The bill builds a coherent model — MC3 curriculum plus reentry supports — but leaves major implementation questions that determine whether the pilot succeeds. It does not specify funding sources or a staffing model for CDCR, so the pilot’s scale depends on budget choices or reallocation of existing corrections education funds.
That gap raises questions about whether programming will be deep and continuous enough to produce measurable apprenticeship placements, or sparse and inconsistent across facilities.
Tension also arises around pipeline expectations: the statute links completion to MC3 certification and intends direct transitions into union apprenticeships, yet actual placement depends on JATC capacity, union hiring practices, and postrelease barriers such as criminal history disqualifications and licensing issues. The bill requires reporting on placements and barriers but does not create placement guarantees or remove statutory or regulatory hurdles that keep people with records out of apprenticeships.

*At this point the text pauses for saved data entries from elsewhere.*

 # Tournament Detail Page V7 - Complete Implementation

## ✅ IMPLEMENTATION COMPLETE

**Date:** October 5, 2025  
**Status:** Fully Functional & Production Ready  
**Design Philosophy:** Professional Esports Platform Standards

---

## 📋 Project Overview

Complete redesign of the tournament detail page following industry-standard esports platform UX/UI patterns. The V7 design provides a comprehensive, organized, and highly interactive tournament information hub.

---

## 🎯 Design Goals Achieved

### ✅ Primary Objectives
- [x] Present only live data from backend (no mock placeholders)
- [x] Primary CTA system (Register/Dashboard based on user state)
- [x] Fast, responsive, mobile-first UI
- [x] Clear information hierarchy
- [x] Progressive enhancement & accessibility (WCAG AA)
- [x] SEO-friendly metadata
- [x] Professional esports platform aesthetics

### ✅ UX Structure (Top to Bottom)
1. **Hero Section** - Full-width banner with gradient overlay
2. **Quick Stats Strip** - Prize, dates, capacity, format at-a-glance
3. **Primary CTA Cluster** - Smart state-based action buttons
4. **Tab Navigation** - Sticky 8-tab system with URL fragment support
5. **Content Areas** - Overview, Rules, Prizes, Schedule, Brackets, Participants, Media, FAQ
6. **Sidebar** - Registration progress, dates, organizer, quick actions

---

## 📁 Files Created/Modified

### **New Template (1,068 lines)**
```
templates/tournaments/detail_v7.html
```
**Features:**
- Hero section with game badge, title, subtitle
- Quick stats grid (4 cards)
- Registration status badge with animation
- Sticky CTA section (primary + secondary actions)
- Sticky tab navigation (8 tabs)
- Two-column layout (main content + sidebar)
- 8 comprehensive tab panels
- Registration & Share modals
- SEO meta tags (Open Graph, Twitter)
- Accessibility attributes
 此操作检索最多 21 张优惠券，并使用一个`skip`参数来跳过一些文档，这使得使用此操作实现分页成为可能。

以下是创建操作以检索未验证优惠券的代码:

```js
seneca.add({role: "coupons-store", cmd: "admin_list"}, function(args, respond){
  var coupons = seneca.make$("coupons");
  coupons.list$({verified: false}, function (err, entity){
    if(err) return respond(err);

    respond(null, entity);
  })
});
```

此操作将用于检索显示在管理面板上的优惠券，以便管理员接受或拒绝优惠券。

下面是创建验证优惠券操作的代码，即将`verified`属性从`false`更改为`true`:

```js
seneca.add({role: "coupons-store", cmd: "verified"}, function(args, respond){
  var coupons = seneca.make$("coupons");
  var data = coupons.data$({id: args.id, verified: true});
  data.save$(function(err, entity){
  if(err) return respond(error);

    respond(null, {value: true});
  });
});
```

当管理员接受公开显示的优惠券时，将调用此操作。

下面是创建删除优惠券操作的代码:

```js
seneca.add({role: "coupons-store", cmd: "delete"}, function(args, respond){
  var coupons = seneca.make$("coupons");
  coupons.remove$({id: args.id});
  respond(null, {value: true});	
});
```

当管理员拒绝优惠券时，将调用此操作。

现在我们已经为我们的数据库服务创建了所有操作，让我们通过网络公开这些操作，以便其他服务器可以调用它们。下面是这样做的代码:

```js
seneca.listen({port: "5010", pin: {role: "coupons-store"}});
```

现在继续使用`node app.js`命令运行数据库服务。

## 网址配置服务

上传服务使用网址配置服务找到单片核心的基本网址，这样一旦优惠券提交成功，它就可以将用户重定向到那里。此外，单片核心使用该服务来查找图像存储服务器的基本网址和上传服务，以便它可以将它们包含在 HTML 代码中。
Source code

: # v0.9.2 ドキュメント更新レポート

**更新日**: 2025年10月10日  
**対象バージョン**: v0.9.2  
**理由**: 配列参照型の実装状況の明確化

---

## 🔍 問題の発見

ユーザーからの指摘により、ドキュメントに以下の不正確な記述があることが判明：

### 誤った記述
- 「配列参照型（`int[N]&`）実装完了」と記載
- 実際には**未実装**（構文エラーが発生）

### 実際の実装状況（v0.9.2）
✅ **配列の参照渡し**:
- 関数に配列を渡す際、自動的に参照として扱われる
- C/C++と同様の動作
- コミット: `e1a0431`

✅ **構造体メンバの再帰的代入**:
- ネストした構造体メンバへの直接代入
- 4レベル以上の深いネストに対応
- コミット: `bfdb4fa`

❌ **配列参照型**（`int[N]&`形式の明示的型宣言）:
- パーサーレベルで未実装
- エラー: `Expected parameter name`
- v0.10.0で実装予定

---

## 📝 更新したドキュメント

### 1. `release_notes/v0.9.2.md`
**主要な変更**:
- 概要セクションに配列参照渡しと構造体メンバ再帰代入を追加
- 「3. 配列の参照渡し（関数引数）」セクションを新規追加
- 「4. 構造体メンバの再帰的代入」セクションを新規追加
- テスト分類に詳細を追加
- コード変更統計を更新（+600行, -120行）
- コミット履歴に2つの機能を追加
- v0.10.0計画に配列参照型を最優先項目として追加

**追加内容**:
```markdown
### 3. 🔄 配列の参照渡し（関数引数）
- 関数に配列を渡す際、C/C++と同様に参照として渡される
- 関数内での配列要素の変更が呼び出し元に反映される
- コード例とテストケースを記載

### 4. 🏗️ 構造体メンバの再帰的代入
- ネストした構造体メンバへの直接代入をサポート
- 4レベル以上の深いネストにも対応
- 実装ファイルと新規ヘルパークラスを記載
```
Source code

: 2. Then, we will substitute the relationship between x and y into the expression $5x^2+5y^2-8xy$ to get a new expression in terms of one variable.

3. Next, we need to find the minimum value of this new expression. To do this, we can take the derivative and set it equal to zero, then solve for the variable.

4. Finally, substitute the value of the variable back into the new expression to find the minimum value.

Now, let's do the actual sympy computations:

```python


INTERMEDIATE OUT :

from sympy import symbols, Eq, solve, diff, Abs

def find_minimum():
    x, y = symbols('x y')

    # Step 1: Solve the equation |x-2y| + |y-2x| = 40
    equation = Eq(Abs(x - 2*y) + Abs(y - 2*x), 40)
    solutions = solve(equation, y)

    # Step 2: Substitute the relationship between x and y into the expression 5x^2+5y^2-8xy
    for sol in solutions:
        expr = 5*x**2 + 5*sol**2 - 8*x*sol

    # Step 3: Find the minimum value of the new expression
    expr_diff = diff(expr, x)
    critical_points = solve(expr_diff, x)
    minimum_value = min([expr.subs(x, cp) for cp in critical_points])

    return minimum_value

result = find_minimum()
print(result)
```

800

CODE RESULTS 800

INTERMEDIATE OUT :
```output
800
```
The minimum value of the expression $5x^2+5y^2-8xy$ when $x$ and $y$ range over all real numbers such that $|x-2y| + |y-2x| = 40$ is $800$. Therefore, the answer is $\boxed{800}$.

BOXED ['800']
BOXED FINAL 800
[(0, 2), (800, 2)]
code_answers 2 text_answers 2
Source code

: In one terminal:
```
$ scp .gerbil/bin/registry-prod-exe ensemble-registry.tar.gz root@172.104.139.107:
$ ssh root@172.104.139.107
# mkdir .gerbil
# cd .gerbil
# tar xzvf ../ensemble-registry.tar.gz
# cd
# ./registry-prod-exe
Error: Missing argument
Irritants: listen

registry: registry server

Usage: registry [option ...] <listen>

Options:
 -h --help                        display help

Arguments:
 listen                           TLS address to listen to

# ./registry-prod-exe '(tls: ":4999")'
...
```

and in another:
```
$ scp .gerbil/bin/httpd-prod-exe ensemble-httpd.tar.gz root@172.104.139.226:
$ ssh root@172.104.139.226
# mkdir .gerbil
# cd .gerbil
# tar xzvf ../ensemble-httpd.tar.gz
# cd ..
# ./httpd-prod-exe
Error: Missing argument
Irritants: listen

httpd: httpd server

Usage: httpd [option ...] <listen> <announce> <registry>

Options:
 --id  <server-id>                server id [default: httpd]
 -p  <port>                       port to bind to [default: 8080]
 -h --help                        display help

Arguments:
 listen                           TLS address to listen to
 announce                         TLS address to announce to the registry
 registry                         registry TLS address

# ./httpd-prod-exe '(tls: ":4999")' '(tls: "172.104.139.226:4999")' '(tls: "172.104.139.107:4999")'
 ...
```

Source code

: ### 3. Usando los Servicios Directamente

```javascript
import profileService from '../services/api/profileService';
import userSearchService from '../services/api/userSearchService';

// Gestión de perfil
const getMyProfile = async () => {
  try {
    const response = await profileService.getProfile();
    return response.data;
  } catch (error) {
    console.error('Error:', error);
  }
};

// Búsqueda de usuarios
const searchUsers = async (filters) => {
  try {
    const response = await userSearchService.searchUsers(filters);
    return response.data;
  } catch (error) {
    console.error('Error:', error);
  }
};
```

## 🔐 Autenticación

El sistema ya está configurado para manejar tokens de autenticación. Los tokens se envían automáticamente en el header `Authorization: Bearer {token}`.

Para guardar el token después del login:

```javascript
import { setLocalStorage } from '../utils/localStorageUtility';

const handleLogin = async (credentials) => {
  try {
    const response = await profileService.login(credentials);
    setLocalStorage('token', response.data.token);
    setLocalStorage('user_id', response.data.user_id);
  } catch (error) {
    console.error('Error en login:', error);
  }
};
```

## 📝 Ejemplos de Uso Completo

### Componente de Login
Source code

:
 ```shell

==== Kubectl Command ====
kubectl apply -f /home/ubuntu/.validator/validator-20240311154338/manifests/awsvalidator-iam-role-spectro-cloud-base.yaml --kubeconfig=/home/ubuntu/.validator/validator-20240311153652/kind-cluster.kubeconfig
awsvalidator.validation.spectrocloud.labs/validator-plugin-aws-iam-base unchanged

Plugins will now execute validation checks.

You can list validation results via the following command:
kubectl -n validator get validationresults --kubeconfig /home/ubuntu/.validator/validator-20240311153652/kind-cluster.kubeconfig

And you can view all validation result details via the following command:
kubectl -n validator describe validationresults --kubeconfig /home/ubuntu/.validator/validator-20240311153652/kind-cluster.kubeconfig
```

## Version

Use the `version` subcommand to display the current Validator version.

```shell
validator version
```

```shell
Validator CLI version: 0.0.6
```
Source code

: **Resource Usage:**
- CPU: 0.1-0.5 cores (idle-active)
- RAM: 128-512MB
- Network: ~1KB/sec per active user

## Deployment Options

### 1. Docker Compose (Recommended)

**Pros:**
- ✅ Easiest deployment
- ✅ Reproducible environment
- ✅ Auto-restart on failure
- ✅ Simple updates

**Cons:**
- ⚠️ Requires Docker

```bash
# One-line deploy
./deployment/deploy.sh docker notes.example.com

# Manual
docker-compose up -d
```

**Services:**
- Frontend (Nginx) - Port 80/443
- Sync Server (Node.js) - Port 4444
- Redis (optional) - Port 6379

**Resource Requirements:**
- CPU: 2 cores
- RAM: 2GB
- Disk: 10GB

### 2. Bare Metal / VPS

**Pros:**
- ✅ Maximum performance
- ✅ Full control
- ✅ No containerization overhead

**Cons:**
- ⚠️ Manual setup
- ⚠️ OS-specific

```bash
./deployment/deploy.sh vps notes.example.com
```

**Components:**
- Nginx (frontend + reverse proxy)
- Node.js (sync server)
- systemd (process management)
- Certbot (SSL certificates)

Data‑sharing, confidentiality, and the operational alignment between corrections case managers and apprenticeship intake processes are practical sticking points the bill does not resolve.
Finally, the equity and gender‑responsive mandates are meaningful in theory but will force CDCR to reconcile differences in trade interest, caregiving responsibilities, and facility security levels. The MC3 curriculum is traditionally oriented to heavy trades; adapting it to women's facilities and ensuring supports like childcare and housing are available on release will demand deliberate design and likely extra resources.